### Materials provided

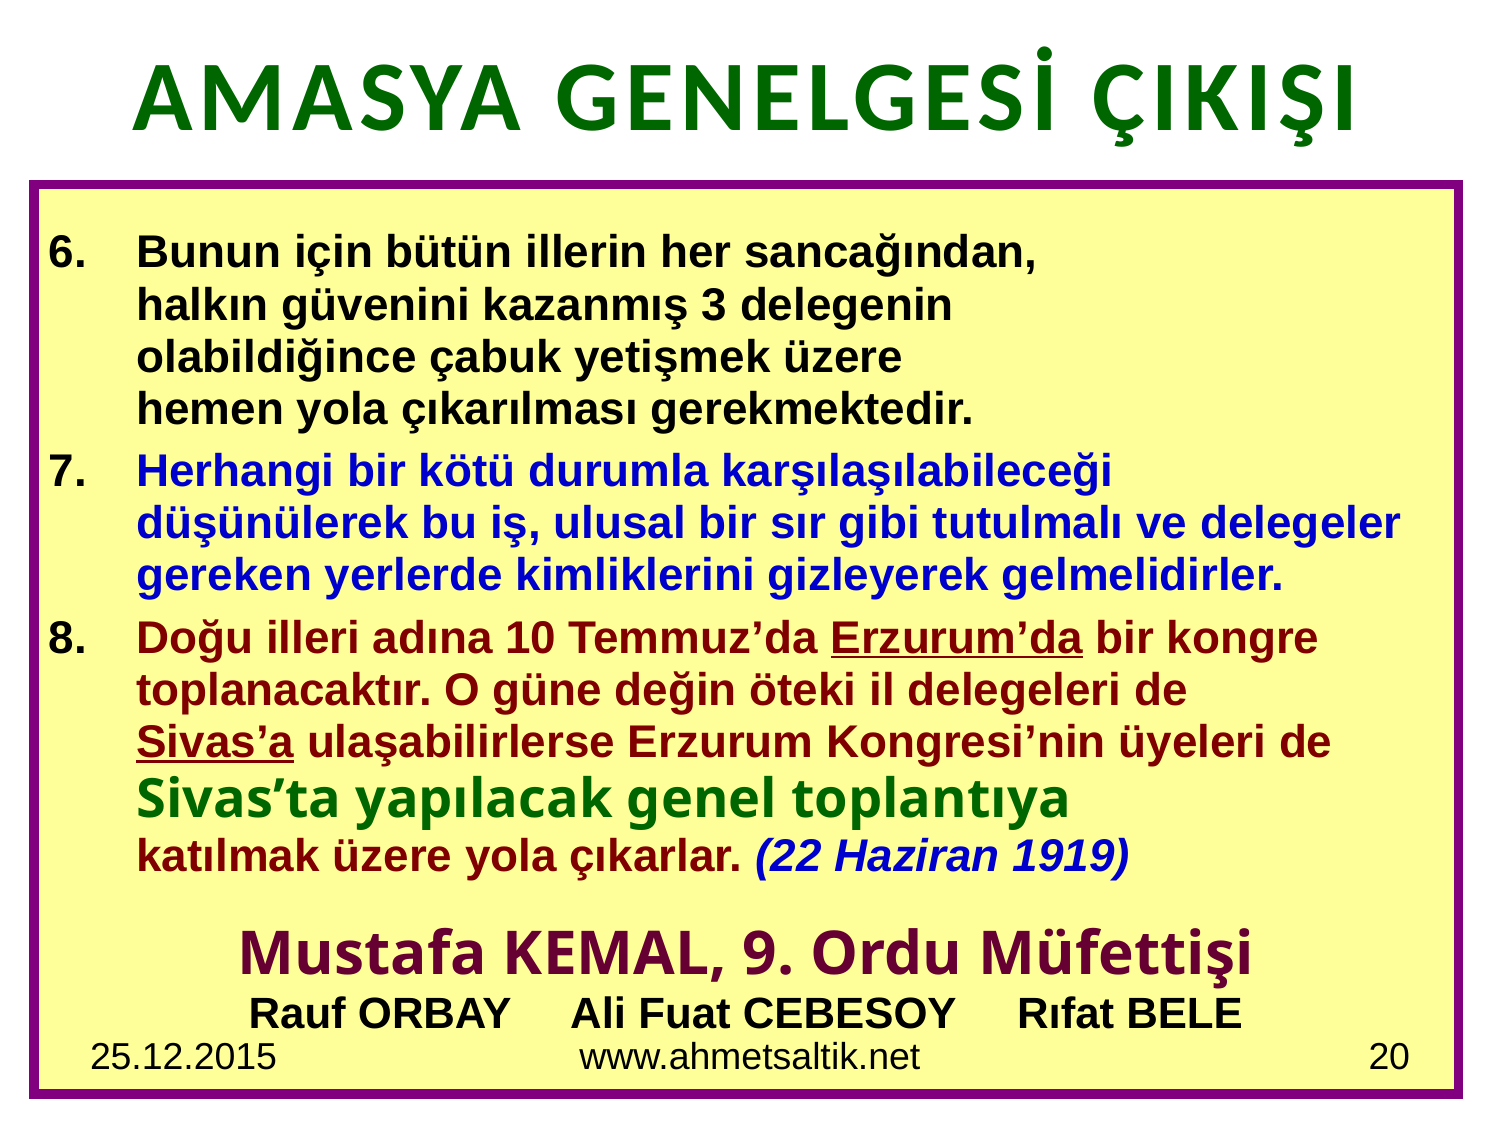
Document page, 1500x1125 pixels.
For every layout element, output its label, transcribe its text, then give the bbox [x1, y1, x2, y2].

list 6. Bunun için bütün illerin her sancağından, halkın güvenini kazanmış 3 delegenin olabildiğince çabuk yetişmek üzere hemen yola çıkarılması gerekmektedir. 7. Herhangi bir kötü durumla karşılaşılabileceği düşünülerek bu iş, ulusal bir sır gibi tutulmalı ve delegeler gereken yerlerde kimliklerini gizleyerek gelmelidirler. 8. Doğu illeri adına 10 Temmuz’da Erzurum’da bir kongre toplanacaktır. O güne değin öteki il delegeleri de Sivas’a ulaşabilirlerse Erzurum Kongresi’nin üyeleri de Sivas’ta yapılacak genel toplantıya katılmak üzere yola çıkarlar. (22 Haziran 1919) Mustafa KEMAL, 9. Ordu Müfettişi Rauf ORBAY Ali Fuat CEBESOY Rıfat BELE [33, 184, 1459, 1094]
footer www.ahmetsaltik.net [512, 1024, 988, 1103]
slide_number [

### Task to complete
An exact copy of every entry, minus the pictures, is what you should return.

### Task answer
Document page, 1500x1125 pixels.
For every layout element, output its label, transcribe its text, then give the bbox [x1, y1, x2, y2].

list 6. Bunun için bütün illerin her sancağından, halkın güvenini kazanmış 3 delegenin olabildiğince çabuk yetişmek üzere hemen yola çıkarılması gerekmektedir. 7. Herhangi bir kötü durumla karşılaşılabileceği düşünülerek bu iş, ulusal bir sır gibi tutulmalı ve delegeler gereken yerlerde kimliklerini gizleyerek gelmelidirler. 8. Doğu illeri adına 10 Temmuz’da Erzurum’da bir kongre toplanacaktır. O güne değin öteki il delegeleri de Sivas’a ulaşabilirlerse Erzurum Kongresi’nin üyeleri de Sivas’ta yapılacak genel toplantıya katılmak üzere yola çıkarlar. (22 Haziran 1919) Mustafa KEMAL, 9. Ordu Müfettişi Rauf ORBAY Ali Fuat CEBESOY Rıfat BELE [33, 184, 1459, 1094]
footer www.ahmetsaltik.net [512, 1024, 988, 1103]
slide_number [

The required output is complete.